I have a group of friends, about 10 of us, who gather once a month for lunch. At the end, one or two of the guys use their fingers to pick food from between their teeth. They do this while we’re still sitting right at the table. Another guy blows his nose in the cloth napkin. It almost makes me want to skip the lunch, but I like the conversation and I like the group. What should I do?  —Peggy, Bonita Springs

Dear Peggy,

You say you meet monthly, so I would assume it’s a close-knit group. Maybe the cleanest transaction here—and you want neat and clean—is to bring up the subject of pet peeves. When it’s your turn, you could mention these habits (without pointing fingers) and hope that the offenders get the hint. Raising the stakes, wouldn’t it be something to take various cellphone photos of the lunch—including the perpetrators’ picking and honking—and ask if you could post them on Facebook? If they don’t get the message now, you better learn to live with their habits or, better yet, skip the lunch part of relating to your group of friends.

 

I have a friend who continues to push his thoughts about politics on me, and he thinks it’s funny. I’m seriously concerned about the future of our country, and he just thinks that I’m a sore loser. He’s mean about it, and it’s frustrating. I’ve asked him to stop, but he continues to bring up the subject. —Kathy, Fort Myers

Dear Kathy,

Does a friend have to have everything his way? Does a friend ignore the feelings of others? Does a friend laugh and make light of your beliefs? They say politics make strange bedfellows, but in your case I’d say you should drop him.
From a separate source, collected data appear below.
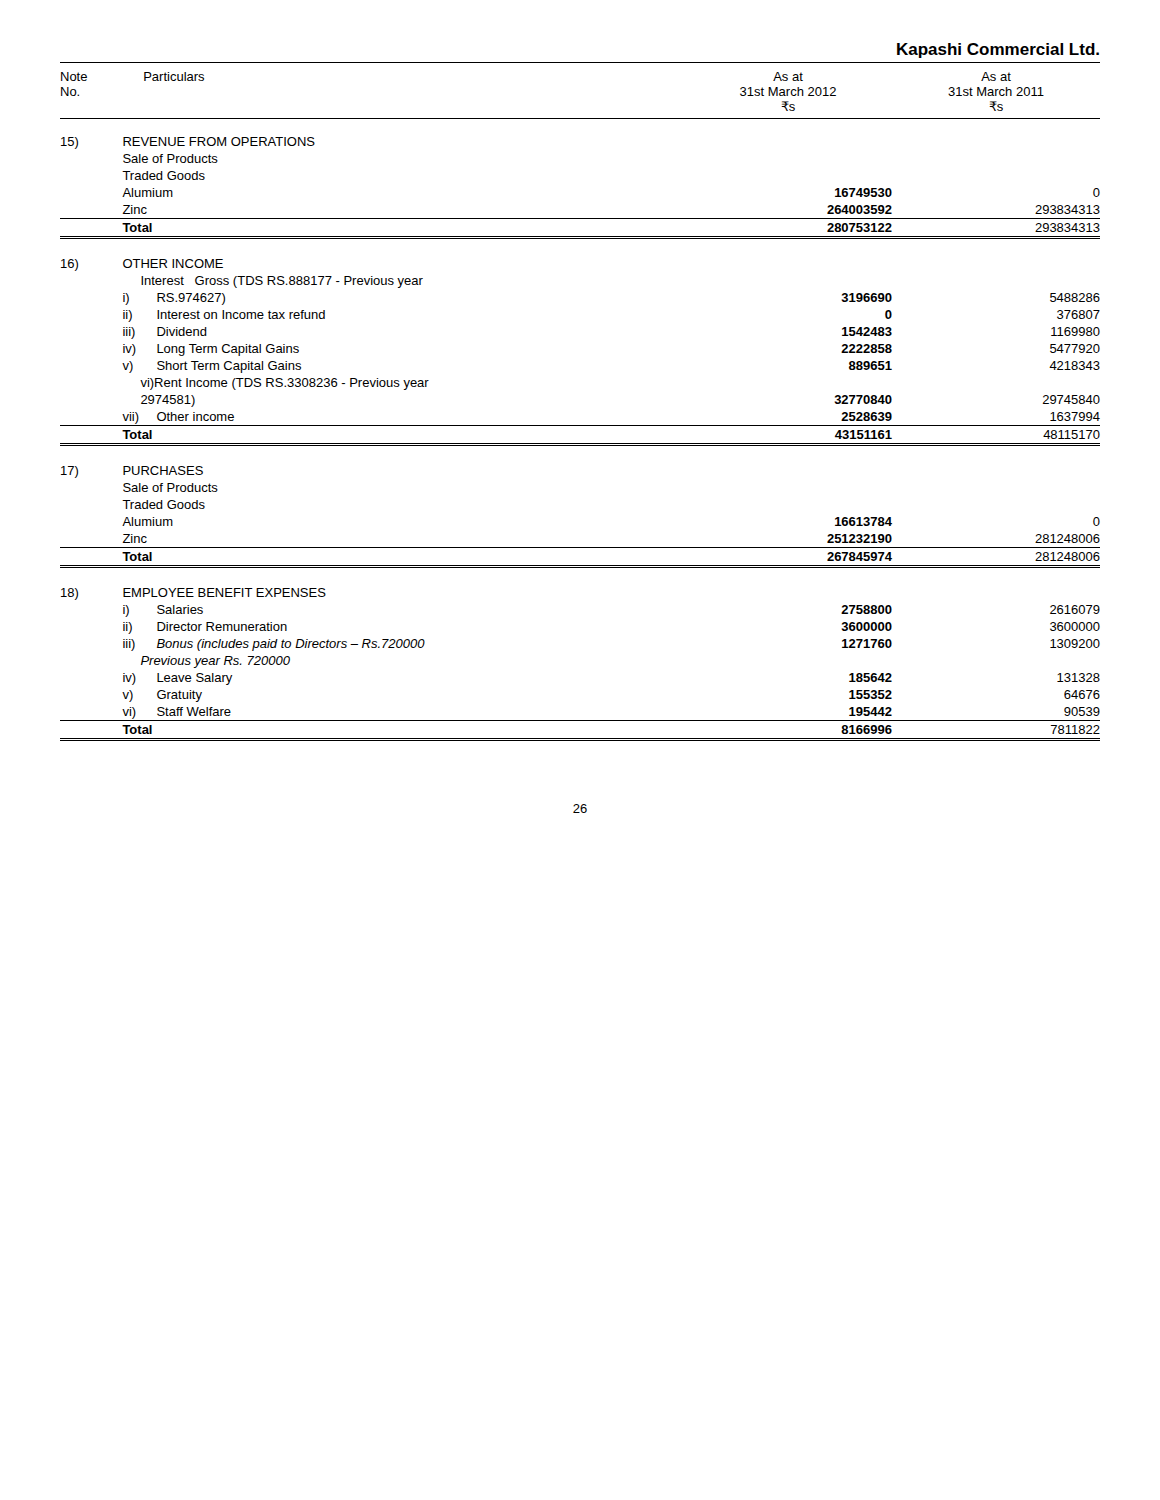Kapashi Commercial Ltd.
| Note No. | Particulars | As at 31st March 2012 ₹s | As at 31st March 2011 ₹s |
| 15) | REVENUE FROM OPERATIONS | | |
| | Sale of Products | | |
| | Traded Goods | | |
| | Alumium | 16749530 | 0 |
| | Zinc | 264003592 | 293834313 |
| | Total | 280753122 | 293834313 |
| 16) | OTHER INCOME | | |
| | Interest Gross (TDS RS.888177 - Previous year | | |
| | i) RS.974627) | 3196690 | 5488286 |
| | ii) Interest on Income tax refund | 0 | 376807 |
| | iii) Dividend | 1542483 | 1169980 |
| | iv) Long Term Capital Gains | 2222858 | 5477920 |
| | v) Short Term Capital Gains | 889651 | 4218343 |
| | vi)Rent Income (TDS RS.3308236 - Previous year | | |
| | 2974581) | 32770840 | 29745840 |
| | vii) Other income | 2528639 | 1637994 |
| | Total | 43151161 | 48115170 |
| 17) | PURCHASES | | |
| | Sale of Products | | |
| | Traded Goods | | |
| | Alumium | 16613784 | 0 |
| | Zinc | 251232190 | 281248006 |
| | Total | 267845974 | 281248006 |
| 18) | EMPLOYEE BENEFIT EXPENSES | | |
| | i) Salaries | 2758800 | 2616079 |
| | ii) Director Remuneration | 3600000 | 3600000 |
| | iii) Bonus (includes paid to Directors – Rs.720000 | 1271760 | 1309200 |
| | Previous year Rs. 720000 | | |
| | iv) Leave Salary | 185642 | 131328 |
| | v) Gratuity | 155352 | 64676 |
| | vi) Staff Welfare | 195442 | 90539 |
| | Total | 8166996 | 7811822 |
26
Even if he eventually comes around to respecting your political views, I’d still vote him out of your life for personal failings. 

 

Before a dear friend passed away from cancer, she had a “falling out” with another close friend. The “close friend” chose not to make amends with this sick friend until she heard that it might be only a week before she passed. The “close friend” demanded to see the friend and bothered the relatives to visit. She was denied. Now, the friend is feeling guilty and wants me to ask the family to allow her to participate in the funeral and wants to meet with the family. What should I do?—Sally, Fort Myers

Dear Sally,

First, I’m so sorry about the passing of your friend. And you should do nothing to press the case for the “close friend.” The family members are grieving and the focus should be limited to the loving memories of the deceased. If they wanted the “close friend” to participate in the funeral, they would have said so. As for the “close friend”—she should consider this a dramatic lesson in giving and caring and seeing the big picture. How could she let “falling out” concerns rule her behavior for months when her friend lay so ill? No matter who was right, she needed to step up as the bigger person, apologize if necessary, forgive for sure and show that true friendship survives petty differences and mistakes. Learning her lesson in this so final of ways, she should show her respect at the funeral, not make a scene, and be far more understanding and forgiving of others as she moves past this. 

 

Suzanne Willis is a hospitality consultant and the founder/CEO (Chief Etiquette Officer) of Mimi’s Manners, specializing in dining etiquette for children, teens and adults.